1. Personalised Investment Options
PMS provides individualized investment solutions to meet the needs of a wide range of clients. Investors can choose from a variety of portfolios, including large-cap, mid-cap, multi-cap, and small-cap, among others, depending on their risk appetite. Similarly, some PMS provides conventional goods, while others provide custom investment alternatives according to the client’s needs.
PMS investment differs from mutual funds in that it allows you to own a significant portion of a firm. A portfolio manager creates investment strategies and trading timings based on the needs of a single investor and then implements them (depending on the type of PMS selected). The importance of PMS is from two major objectives i.e., investors who may wish to avail the services of a Portfolio Manager to manage direct holdings of equity or fixed income, or clients who are looking at specific thematic exposure which can be positioned as satellite strategies in their overall financial portfolios.
2. Robust Risk Management Plan
Portfolio Management Services isn’t just about doing market research and making timely recommendations. It also entails a well-thought-out risk management strategy in which portfolio managers keep a close eye on diversification and monitor market, interest rate, and inflation risks.
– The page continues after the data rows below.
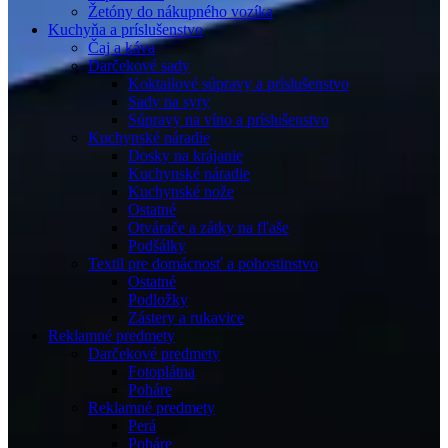
Žetóny do nákupného vozíka
Kuchyňa a príslušenstvo
Čaj a káva
Darčekové sady
Koktailové súpravy a príslušenstvo
Sady na syry
Súpravy na víno a príslušenstvo
Kuchynské náradie
Dosky na krájanie
Kuchynské náradie
Kuchynské nože
Ostatné
Otvárače a zátky na fľaše
Podšálky
Textil pre domácnosť a pohostinstvo
Ostatné
Podložky
Zástery a rukavice
Reklamné predmety
Darčekové predmety
Fotoplátna
Poháre
Reklamné predmety
Perá
Poháre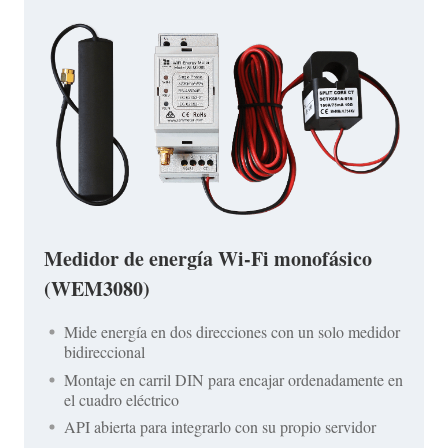
Medidor de energía Wi-Fi monofásico
(WEM3080)
Mide energía en dos direcciones con un solo medidor
bidireccional
Montaje en carril DIN para encajar ordenadamente en
el cuadro eléctrico
API abierta para integrarlo con su propio servidor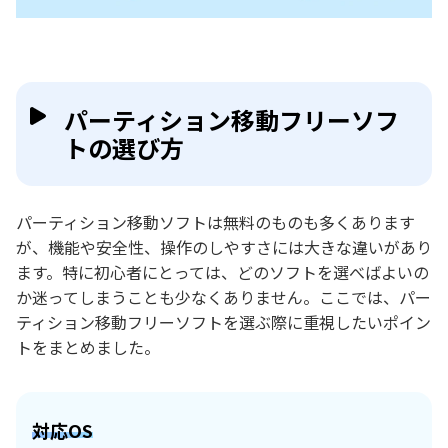
パーティション移動フリーソフ
トの選び方
パーティション移動ソフトは無料のものも多くあります
が、機能や安全性、操作のしやすさには大きな違いがあり
ます。特に初心者にとっては、どのソフトを選べばよいの
か迷ってしまうことも少なくありません。ここでは、パー
ティション移動フリーソフトを選ぶ際に重視したいポイン
トをまとめました。
対応OS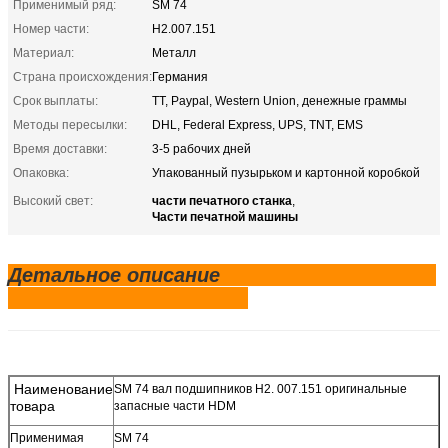
Применимый ряд:
SM 74
Номер части:
Н2.007.151
Материал:
Металл
Страна происхождения:
Германия
Срок выплаты:
TT, Paypal, Western Union, денежные граммы
Методы пересылки:
DHL, Federal Express, UPS, TNT, EMS
Время доставки:
3-5 рабочих дней
Опаковка:
Упакованный пузырьком и картонной коробкой
части печатного станка
Высокий свет:
,
Части печатной машины
Детальное описание
Наименование
SM 74 вал подшипников H2. 007.151 оригинальные
товара
запасные части HDM
Применимая
SM 74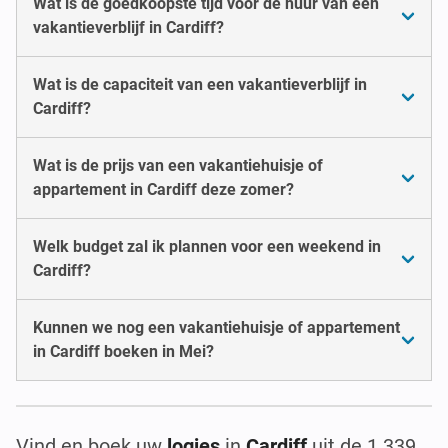
Wat is de goedkoopste tijd voor de huur van een
vakantieverblijf in Cardiff?
Wat is de capaciteit van een vakantieverblijf in
Cardiff?
Wat is de prijs van een vakantiehuisje of
appartement in Cardiff deze zomer?
Welk budget zal ik plannen voor een weekend in
Cardiff?
Kunnen we nog een vakantiehuisje of appartement
in Cardiff boeken in Mei?
Vind en boek uw
logies
in
Cardiff
uit de 1.339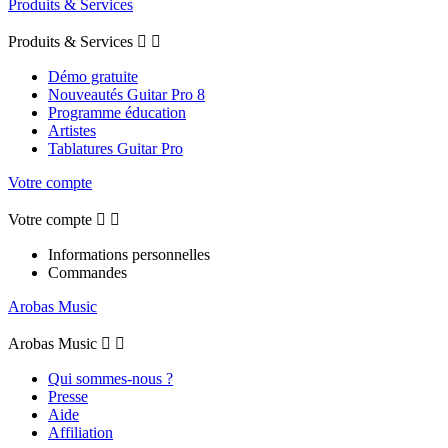
Produits & Services
Produits & Services


Démo gratuite
Nouveautés Guitar Pro 8
Programme éducation
Artistes
Tablatures Guitar Pro
Votre compte
Votre compte


Informations personnelles
Commandes
Arobas Music
Arobas Music


Qui sommes-nous ?
Presse
Aide
Affiliation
Because the investment market is characterized by continual swings, keeping track of or monitoring these factors can assist them in making the best investment decisions during bullish and bearish periods. Portfolio managers can also protect their investors’ investment by conducting regular market analyses. As a result, PMS suppliers can reduce risk and maximize returns in a variety of market conditions.
3. Superlative Returns
PMS investment is linked to ongoing customizations in response to changing circumstances. As a result, it outperforms other investment options such as mutual funds. To analyze the financial market and current developments, researchers collaborate with a portfolio manager. They also keep track of an investor’s portfolio in order to make informed (entry/exit) decisions and ensure returns in volatile markets.
4. SEBI Regulated
Portfolio Management Service is a flexible investment option that operates in a legally binding investor-fund management relationship. The Securities and Exchange Board of India (SEBI) has severe standards in place for PMS managers and Asset Management Companies (AMCs) in terms of experience and operating norms. As a result of the regulatory characteristics of PMS investment, it has become a safe refuge for investors.
Securities and Exchange Board of India (Sebi) recently came up with a set of proposals to make portfolio management services (PMS) more transparent, standardize the offerings and make them more investor-friendly. While some significant changes have been recommended, the committee has partially touched upon the fee structure, a problematic area for investors to understand.
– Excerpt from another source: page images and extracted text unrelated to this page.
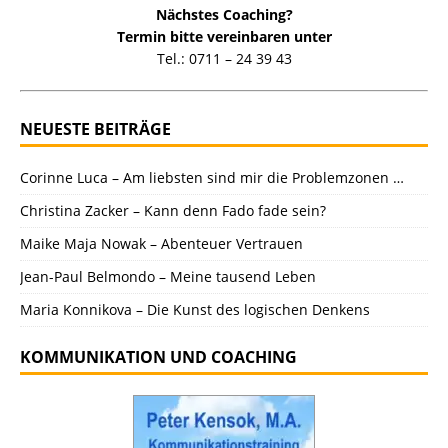
Nächstes Coaching?
Termin bitte vereinbaren unter
Tel.: 0711 – 24 39 43
NEUESTE BEITRÄGE
Corinne Luca – Am liebsten sind mir die Problemzonen …
Christina Zacker – Kann denn Fado fade sein?
Maike Maja Nowak – Abenteuer Vertrauen
Jean-Paul Belmondo – Meine tausend Leben
Maria Konnikova – Die Kunst des logischen Denkens
KOMMUNIKATION UND COACHING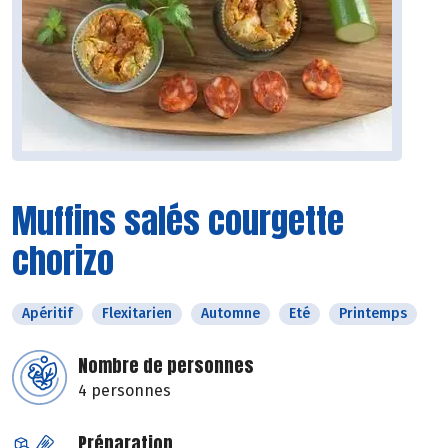
Muffins salés courgette
chorizo
Apéritif
Flexitarien
Automne
Eté
Printemps
Nombre de personnes
4 personnes
Préparation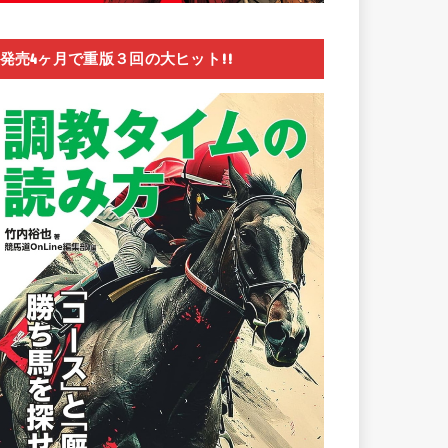
発売4ヶ月で重版３回の大ヒット!!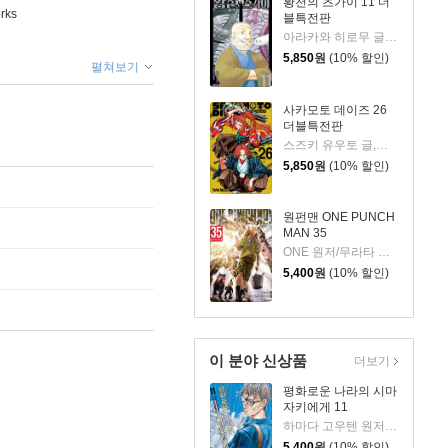
황천의 츠가이 11 더
rks
블특전판
아라카와 히로무 글그림
5,850
원
(10% 할인)
펼쳐보기
사카모토 데이즈 26
더블특전판
스즈키 유우토 글,그림
5,850
원
(10% 할인)
원펀맨 ONE PUNCH
MAN 35
ONE 원저/무라타 유스케 그림
5,400
원
(10% 할인)
이 분야 신상품
더보기
평화로운 나라의 시마
자키에게 11
하마다 고우텐 원저/세시모 타케시 글그림
5,400
원
(10% 할인)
Every investor is informed about every transaction in Portfolio Management Services. The cost structure for this investing option is likewise open. Because PMS investment is governed by law, portfolio managers are required to inform investors of all transactions and associated fees. Furthermore, investors receive a monthly statement that includes all of the facts, making it easy for them to keep track of their expenditures.
Sebi has done a great job of bringing transparency by following standardized NAV (Net Asset Value) based returns for all PMS. Also, the details of the sharing distribution fees are an extremely welcome step. As per the Sebi, the portfolio managers are required to invest funds of their clients in the securities listed and traded only on a recognized stock exchange, money market instruments, units of mutual funds, and other securities as specified by the board from time to time.
Besides, the portfolio managers have to invest in units of mutual funds through direct plans only and should not charge any distribution fees to the client. Further, the board has also barred the portfolio managers to not invest client’s funds in derivatives.